The article is misleading. It talks about how it can be used to "identify someone." And with all the talk about privacy, it implies the identification of an individual.
But, reading through it closely, they aren't talking about identifying a specific someone; the information isn't enough to say Not_Wiggins made these purchases.
Instead, it focuses on identifying characteristics of purchasers and then extending it to see what other behavior purchasers in those groups would make.
In the article example, they talked about someone making a purchase at both a bakery and a restaurant within a short time period. Finding that they had one such instance, named him Scott, then looked to see what other behaviors "Scott" had. By extending that logic, they are saying "look at the group of people who typically shop at a bakery and a restaurant... then you know those people are typically also interested in shoes."
The example is a bit silly, but that's what they're saying.
They're talking about documenting patterns of behavior on purchasing decisions.
This article really isn't about loss of anonymity.
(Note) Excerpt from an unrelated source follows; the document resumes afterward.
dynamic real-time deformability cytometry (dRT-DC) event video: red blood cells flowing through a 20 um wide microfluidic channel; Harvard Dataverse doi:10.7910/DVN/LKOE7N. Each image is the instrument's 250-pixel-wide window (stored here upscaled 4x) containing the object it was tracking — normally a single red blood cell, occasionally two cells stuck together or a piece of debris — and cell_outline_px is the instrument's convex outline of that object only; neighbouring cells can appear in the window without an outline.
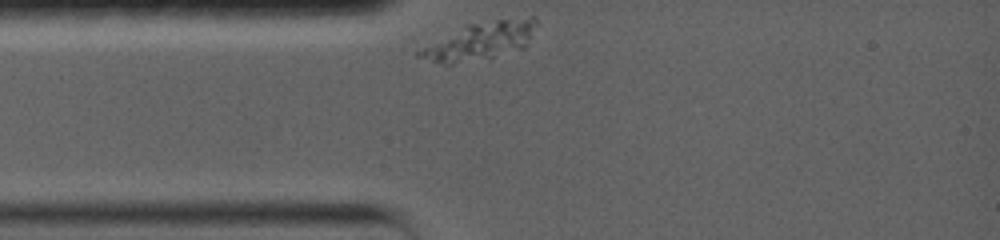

It is about using anonymized credit card transactions to develop definitions of "user groups" and predicting their shared behavior pattern.
To me, it seems more like the equivalent of last.fm... tell us what music you like, we'll compare it against what others who also have the same "likes" have said, and give you options for things that might fit your tastes.
In this instance, it is: tell us what purchases you've made, we'll compare it against similar purchases that others have made, and we can predict what other purchases you might want/like that you haven't made yet.